Assignment: The required output is the lines below from the line containing "right knee: (868, 924)" to the line containing "right knee: (767, 1823)", inclusive, retyped exactly. No other lines belong in it.
[[ Records to process, beginning ]]
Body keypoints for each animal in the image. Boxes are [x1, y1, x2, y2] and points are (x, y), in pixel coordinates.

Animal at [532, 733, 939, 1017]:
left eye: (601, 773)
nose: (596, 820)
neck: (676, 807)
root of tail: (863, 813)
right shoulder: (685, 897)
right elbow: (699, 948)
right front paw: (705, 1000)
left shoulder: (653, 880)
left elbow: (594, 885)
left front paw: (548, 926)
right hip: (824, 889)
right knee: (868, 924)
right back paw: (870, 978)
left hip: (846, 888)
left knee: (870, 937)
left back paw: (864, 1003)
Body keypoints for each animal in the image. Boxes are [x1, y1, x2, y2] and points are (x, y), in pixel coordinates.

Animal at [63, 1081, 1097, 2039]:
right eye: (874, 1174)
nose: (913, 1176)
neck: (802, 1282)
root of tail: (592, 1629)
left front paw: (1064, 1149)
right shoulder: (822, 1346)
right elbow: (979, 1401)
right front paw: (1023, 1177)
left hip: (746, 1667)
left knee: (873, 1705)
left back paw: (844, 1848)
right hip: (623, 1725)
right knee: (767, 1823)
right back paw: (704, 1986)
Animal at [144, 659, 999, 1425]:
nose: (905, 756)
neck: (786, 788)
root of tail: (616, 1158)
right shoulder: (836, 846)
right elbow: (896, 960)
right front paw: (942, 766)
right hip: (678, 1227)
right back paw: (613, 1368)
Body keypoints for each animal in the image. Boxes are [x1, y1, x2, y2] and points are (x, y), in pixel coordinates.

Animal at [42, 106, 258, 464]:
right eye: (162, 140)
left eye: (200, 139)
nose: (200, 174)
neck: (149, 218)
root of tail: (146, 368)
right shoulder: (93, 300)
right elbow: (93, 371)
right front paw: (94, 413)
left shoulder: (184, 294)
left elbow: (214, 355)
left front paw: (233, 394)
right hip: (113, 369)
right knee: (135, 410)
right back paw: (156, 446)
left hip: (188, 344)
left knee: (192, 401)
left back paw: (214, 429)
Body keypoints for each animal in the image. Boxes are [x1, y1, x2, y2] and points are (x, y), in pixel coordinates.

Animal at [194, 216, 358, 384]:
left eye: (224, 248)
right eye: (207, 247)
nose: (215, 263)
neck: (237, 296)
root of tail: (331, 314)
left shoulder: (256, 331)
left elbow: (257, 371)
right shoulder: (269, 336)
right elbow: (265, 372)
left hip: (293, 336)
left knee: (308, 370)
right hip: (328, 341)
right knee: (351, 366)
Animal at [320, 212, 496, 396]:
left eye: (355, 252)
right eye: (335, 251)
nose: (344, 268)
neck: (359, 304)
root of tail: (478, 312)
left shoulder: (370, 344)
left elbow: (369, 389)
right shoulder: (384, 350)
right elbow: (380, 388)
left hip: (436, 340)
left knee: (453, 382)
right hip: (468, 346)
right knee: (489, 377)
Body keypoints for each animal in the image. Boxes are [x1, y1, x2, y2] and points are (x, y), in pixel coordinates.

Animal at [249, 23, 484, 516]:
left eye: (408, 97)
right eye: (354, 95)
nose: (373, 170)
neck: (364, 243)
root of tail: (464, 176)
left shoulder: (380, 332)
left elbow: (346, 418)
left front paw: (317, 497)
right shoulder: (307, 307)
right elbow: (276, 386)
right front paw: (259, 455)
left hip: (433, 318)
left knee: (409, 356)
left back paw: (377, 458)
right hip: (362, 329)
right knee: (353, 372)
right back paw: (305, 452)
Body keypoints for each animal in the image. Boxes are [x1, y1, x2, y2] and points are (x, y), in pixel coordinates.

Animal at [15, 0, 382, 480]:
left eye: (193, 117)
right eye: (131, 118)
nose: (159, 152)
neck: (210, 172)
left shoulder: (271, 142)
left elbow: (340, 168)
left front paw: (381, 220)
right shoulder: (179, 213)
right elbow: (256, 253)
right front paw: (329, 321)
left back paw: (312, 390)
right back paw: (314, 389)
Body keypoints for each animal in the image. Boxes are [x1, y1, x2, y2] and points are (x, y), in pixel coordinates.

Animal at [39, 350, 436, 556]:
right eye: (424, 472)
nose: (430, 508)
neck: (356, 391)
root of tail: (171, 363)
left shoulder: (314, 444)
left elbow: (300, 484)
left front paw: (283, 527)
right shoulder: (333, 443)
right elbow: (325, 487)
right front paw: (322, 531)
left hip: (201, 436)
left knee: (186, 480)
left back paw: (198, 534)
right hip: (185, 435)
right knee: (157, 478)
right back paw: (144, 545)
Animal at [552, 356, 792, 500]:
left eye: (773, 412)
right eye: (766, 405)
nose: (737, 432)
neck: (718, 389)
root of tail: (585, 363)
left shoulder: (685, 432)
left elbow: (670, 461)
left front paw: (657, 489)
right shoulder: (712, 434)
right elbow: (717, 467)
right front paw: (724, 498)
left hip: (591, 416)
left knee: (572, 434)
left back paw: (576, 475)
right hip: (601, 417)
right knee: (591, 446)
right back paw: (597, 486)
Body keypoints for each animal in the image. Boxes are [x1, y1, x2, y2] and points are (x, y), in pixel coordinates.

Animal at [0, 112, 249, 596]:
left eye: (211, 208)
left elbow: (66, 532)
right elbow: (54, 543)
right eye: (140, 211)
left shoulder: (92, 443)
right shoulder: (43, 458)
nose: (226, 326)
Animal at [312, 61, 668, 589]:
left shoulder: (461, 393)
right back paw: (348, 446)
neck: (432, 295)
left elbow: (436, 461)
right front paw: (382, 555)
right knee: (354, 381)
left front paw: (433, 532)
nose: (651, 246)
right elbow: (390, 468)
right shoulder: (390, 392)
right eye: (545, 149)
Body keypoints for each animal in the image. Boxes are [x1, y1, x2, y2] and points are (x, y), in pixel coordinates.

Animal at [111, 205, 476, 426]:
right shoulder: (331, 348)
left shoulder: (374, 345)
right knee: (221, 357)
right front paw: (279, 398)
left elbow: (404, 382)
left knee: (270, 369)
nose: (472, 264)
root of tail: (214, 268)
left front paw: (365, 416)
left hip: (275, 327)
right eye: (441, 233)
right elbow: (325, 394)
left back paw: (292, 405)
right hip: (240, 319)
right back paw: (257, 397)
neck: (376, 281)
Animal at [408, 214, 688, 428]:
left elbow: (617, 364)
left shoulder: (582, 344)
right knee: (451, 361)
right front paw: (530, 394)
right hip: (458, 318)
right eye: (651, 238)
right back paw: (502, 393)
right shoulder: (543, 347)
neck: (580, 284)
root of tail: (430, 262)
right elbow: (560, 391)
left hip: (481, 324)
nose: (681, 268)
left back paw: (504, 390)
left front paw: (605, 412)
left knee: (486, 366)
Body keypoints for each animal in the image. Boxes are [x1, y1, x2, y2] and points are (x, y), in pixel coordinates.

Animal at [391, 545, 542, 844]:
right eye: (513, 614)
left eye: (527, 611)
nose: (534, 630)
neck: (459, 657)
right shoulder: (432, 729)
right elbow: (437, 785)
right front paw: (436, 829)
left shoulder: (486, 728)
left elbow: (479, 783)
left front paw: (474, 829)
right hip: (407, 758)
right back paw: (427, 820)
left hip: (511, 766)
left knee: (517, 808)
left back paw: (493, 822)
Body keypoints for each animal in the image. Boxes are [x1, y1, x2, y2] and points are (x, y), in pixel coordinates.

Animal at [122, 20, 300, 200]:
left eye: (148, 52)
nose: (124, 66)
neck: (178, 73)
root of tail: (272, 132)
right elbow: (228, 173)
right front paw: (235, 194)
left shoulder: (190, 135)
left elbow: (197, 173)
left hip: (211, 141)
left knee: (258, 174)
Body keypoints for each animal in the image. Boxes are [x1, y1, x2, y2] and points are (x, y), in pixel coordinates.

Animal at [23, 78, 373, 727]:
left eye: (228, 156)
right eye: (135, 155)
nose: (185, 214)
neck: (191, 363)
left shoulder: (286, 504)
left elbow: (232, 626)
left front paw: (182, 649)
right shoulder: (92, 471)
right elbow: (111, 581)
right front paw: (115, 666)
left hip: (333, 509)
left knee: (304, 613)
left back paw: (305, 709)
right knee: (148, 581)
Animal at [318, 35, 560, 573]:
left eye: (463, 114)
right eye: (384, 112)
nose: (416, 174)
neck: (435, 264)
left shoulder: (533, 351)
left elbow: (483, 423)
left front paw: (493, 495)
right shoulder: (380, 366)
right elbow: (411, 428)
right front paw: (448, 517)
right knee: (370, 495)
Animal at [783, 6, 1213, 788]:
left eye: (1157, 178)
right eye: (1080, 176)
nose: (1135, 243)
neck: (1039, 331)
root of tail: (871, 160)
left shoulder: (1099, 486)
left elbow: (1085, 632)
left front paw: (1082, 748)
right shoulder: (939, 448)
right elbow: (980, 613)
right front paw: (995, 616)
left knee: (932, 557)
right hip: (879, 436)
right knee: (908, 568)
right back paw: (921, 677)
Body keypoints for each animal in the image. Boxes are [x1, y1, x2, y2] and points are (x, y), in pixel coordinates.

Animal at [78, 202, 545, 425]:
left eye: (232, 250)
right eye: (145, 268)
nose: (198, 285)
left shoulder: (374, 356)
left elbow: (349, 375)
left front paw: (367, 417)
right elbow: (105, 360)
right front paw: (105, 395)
[[ Records to process, end ]]
Reply:
right knee: (868, 924)
right back paw: (870, 978)
left hip: (846, 888)
left knee: (870, 937)
left back paw: (864, 1003)
Body keypoints for each animal in the image. Boxes are [x1, y1, x2, y2] and points are (x, y), in pixel coordinates.

Animal at [63, 1081, 1097, 2039]:
right eye: (874, 1174)
nose: (913, 1176)
neck: (802, 1282)
root of tail: (592, 1629)
left front paw: (1064, 1149)
right shoulder: (822, 1346)
right elbow: (979, 1401)
right front paw: (1023, 1177)
left hip: (746, 1667)
left knee: (873, 1705)
left back paw: (844, 1848)
right hip: (623, 1725)
right knee: (767, 1823)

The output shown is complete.